**Records to process**

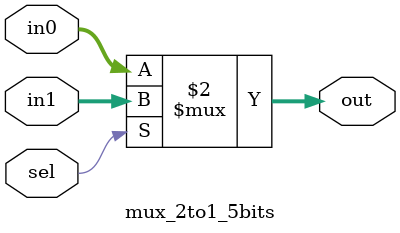
<source format=v>
`timescale 1ns / 1ps

module mux_2to1_5bits

(
    in0,	//input 0
	in1,	//input 1
	out,	//output
	sel	//select
);

	parameter DWIDTH = 5;
    //--------------------------
	// Input Ports
	//--------------------------
	// < Enter Input Ports  >
    input 		[DWIDTH-1:0]		in0;
	input 		[DWIDTH-1:0]		in1;
	input 									sel;
	
    //--------------------------
    // Output Ports
    //--------------------------
    // < Enter Output Ports  >	
    output 	[DWIDTH-1:0] 		out; 
		
  
	assign out = (sel == 0) ? in0 : in1;
    
 endmodule  




</source>
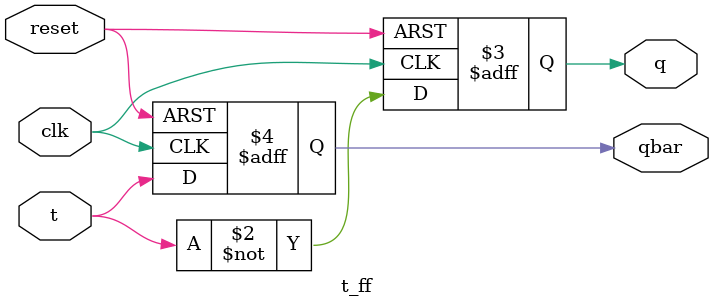
<source format=v>
module t_ff(
    input clk,t,reset,
    output reg q,qbar);

always @(posedge clk or posedge reset) begin
    if(reset) begin
        q <= 1'b0;
        qbar <= 1'b1;
    end
    else begin
        q <= ~t;
        qbar <= t;
    end
end
endmodule   
</source>
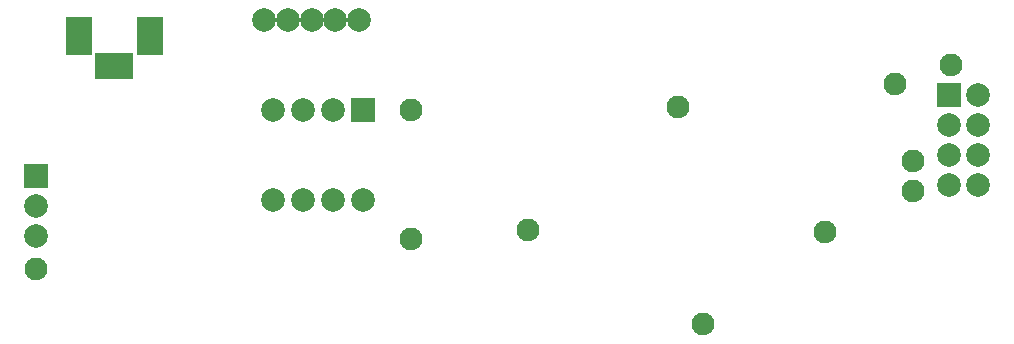
<source format=gbs>
G04*
G04 #@! TF.GenerationSoftware,Altium Limited,Altium Designer,18.1.9 (240)*
G04*
G04 Layer_Color=16711935*
%FSLAX25Y25*%
%MOIN*%
G70*
G01*
G75*
%ADD16R,0.07887X0.07887*%
%ADD17C,0.07887*%
%ADD18R,0.08674X0.12611*%
%ADD19R,0.12611X0.08674*%
%ADD20C,0.07600*%
D16*
X11000Y58000D02*
D03*
X315472Y85039D02*
D03*
X120000Y80000D02*
D03*
D17*
X11000Y48000D02*
D03*
Y38000D02*
D03*
X95000Y110000D02*
D03*
X87126D02*
D03*
X102874D02*
D03*
X110748D02*
D03*
X118622D02*
D03*
X324961Y65039D02*
D03*
Y55039D02*
D03*
Y75039D02*
D03*
Y85039D02*
D03*
X315472Y75039D02*
D03*
Y55039D02*
D03*
Y65039D02*
D03*
X90000Y50000D02*
D03*
X100000D02*
D03*
X110000D02*
D03*
X120000D02*
D03*
X90000Y80000D02*
D03*
X100000D02*
D03*
X110000D02*
D03*
D18*
X48937Y104685D02*
D03*
X25315D02*
D03*
D19*
X37087Y94803D02*
D03*
D20*
X297500Y88600D02*
D03*
X303433Y63000D02*
D03*
X316000Y95000D02*
D03*
X136000Y80000D02*
D03*
Y37000D02*
D03*
X233504Y8504D02*
D03*
X225000Y81000D02*
D03*
X273858Y39142D02*
D03*
X303433Y53000D02*
D03*
X11000Y27000D02*
D03*
X175000Y40000D02*
D03*
M02*

</source>
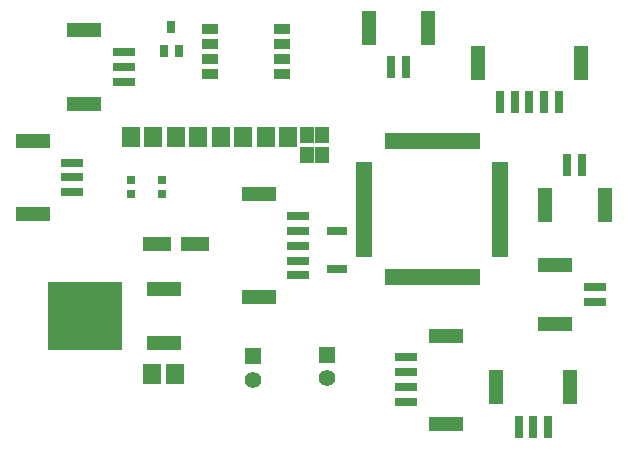
<source format=gbr>
G04 DipTrace 3.2.0.1*
G04 TopMask.gbr*
%MOIN*%
G04 #@! TF.FileFunction,Soldermask,Top*
G04 #@! TF.Part,Single*
%ADD52R,0.047244X0.055118*%
%ADD54R,0.25X0.226378*%
%ADD56R,0.116142X0.047244*%
%ADD58R,0.052874X0.037874*%
%ADD60R,0.019685X0.055118*%
%ADD62R,0.055118X0.019685*%
%ADD66R,0.066929X0.029528*%
%ADD68R,0.026772X0.030315*%
%ADD70R,0.074803X0.031496*%
%ADD72R,0.11811X0.047244*%
%ADD74C,0.055118*%
%ADD76R,0.055118X0.055118*%
%ADD78R,0.031496X0.074803*%
%ADD80R,0.047244X0.11811*%
%ADD82R,0.059055X0.066929*%
%ADD84R,0.027559X0.041339*%
%ADD86R,0.094488X0.047244*%
%FSLAX26Y26*%
G04*
G70*
G90*
G75*
G01*
G04 TopMask*
%LPD*%
D86*
X972577Y1111526D3*
X1098562D3*
D84*
X995556Y1754491D3*
X1046743D3*
X1021150Y1837168D3*
D82*
X1186168Y1470112D3*
X1260971D3*
X1036168D3*
X1110971D3*
X886168D3*
X960971D3*
X1336168D3*
X1410971D3*
X956921Y678723D3*
X1031724D3*
D80*
X2349332Y634285D3*
X2103269D3*
D78*
X2276497Y502395D3*
X2227285D3*
X2178072D3*
D76*
X1292794Y739349D3*
D74*
Y660609D3*
D76*
X1537966Y744169D3*
D74*
Y665429D3*
D80*
X1874878Y1833294D3*
X1678028D3*
D78*
X1802043Y1701404D3*
X1752831D3*
D80*
X2385346Y1717205D3*
X2042827D3*
D78*
X2263299Y1585315D3*
X2214087D3*
X2312512D3*
X2164874D3*
X2115661D3*
D72*
X1311793Y1277881D3*
Y935361D3*
D70*
X1443682Y1155833D3*
Y1106621D3*
Y1205046D3*
Y1057408D3*
Y1008196D3*
D72*
X730904Y1825122D3*
Y1579059D3*
D70*
X862794Y1752287D3*
Y1703075D3*
Y1653862D3*
D72*
X558398Y1457072D3*
Y1211009D3*
D70*
X690287Y1384238D3*
Y1335025D3*
Y1285812D3*
D72*
X1935261Y514217D3*
Y807524D3*
D70*
X1803371Y587051D3*
Y636264D3*
Y685476D3*
Y587051D3*
Y734689D3*
D72*
X2299795Y1041783D3*
Y844933D3*
D70*
X2431685Y968949D3*
Y919736D3*
D80*
X2267879Y1244272D3*
X2464730D3*
D78*
X2340714Y1376161D3*
X2389927D3*
D68*
X989140Y1326361D3*
X885991D3*
X989140Y1280692D3*
X885991D3*
D66*
X1574472Y1027867D3*
Y1155820D3*
D62*
X1663976Y1376009D3*
Y1356324D3*
Y1336639D3*
Y1316954D3*
Y1297269D3*
Y1277584D3*
Y1257899D3*
Y1238214D3*
Y1218529D3*
Y1198844D3*
Y1179159D3*
Y1159474D3*
Y1139789D3*
Y1120104D3*
Y1100419D3*
Y1080734D3*
D60*
X1742717Y1001993D3*
X1762402D3*
X1782087D3*
X1801772D3*
X1821457D3*
X1841142D3*
X1860827D3*
X1880512D3*
X1900197D3*
X1919882D3*
X1939567D3*
X1959252D3*
X1978937D3*
X1998622D3*
X2018307D3*
X2037992D3*
D62*
X2116732Y1080734D3*
Y1100419D3*
Y1120104D3*
Y1139789D3*
Y1159474D3*
Y1179159D3*
Y1198844D3*
Y1218529D3*
Y1238214D3*
Y1257899D3*
Y1277584D3*
Y1297269D3*
Y1316954D3*
Y1336639D3*
Y1356324D3*
Y1376009D3*
D60*
X2037992Y1454749D3*
X2018307D3*
X1998622D3*
X1978937D3*
X1959252D3*
X1939567D3*
X1919882D3*
X1900197D3*
X1880512D3*
X1860827D3*
X1841142D3*
X1821457D3*
X1801772D3*
X1782087D3*
X1762402D3*
X1742717D3*
D58*
X1390518Y1679413D3*
Y1729413D3*
Y1779413D3*
Y1829413D3*
X1150020D3*
Y1779413D3*
Y1729413D3*
Y1679413D3*
D56*
X995272Y783471D3*
Y962999D3*
D54*
X731492Y873235D3*
D52*
X1524066Y1476037D3*
X1472885D3*
X1524066Y1409108D3*
X1472885D3*
M02*

</source>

**Instructions to follow**
Say again, exactly, only those lines of the records that run from the start through the line with "X297500Y88600D02*". Pictures are to be skipped.

**Solution for this problem**
<source format=v>
`timescale 1ns / 1ps

module mux_2to1_5bits

(
    in0,	//input 0
	in1,	//input 1
	out,	//output
	sel	//select
);

	parameter DWIDTH = 5;
    //--------------------------
	// Input Ports
	//--------------------------
	// < Enter Input Ports  >
    input 		[DWIDTH-1:0]		in0;
	input 		[DWIDTH-1:0]		in1;
	input 									sel;
	
    //--------------------------
    // Output Ports
    //--------------------------
    // < Enter Output Ports  >	
    output 	[DWIDTH-1:0] 		out; 
		
  
	assign out = (sel == 0) ? in0 : in1;
    
 endmodule  




</source>
<source format=v>
module t_ff(
    input clk,t,reset,
    output reg q,qbar);

always @(posedge clk or posedge reset) begin
    if(reset) begin
        q <= 1'b0;
        qbar <= 1'b1;
    end
    else begin
        q <= ~t;
        qbar <= t;
    end
end
endmodule   
</source>
<source format=gbs>
G04*
G04 #@! TF.GenerationSoftware,Altium Limited,Altium Designer,18.1.9 (240)*
G04*
G04 Layer_Color=16711935*
%FSLAX25Y25*%
%MOIN*%
G70*
G01*
G75*
%ADD16R,0.07887X0.07887*%
%ADD17C,0.07887*%
%ADD18R,0.08674X0.12611*%
%ADD19R,0.12611X0.08674*%
%ADD20C,0.07600*%
D16*
X11000Y58000D02*
D03*
X315472Y85039D02*
D03*
X120000Y80000D02*
D03*
D17*
X11000Y48000D02*
D03*
Y38000D02*
D03*
X95000Y110000D02*
D03*
X87126D02*
D03*
X102874D02*
D03*
X110748D02*
D03*
X118622D02*
D03*
X324961Y65039D02*
D03*
Y55039D02*
D03*
Y75039D02*
D03*
Y85039D02*
D03*
X315472Y75039D02*
D03*
Y55039D02*
D03*
Y65039D02*
D03*
X90000Y50000D02*
D03*
X100000D02*
D03*
X110000D02*
D03*
X120000D02*
D03*
X90000Y80000D02*
D03*
X100000D02*
D03*
X110000D02*
D03*
D18*
X48937Y104685D02*
D03*
X25315D02*
D03*
D19*
X37087Y94803D02*
D03*
D20*
X297500Y88600D02*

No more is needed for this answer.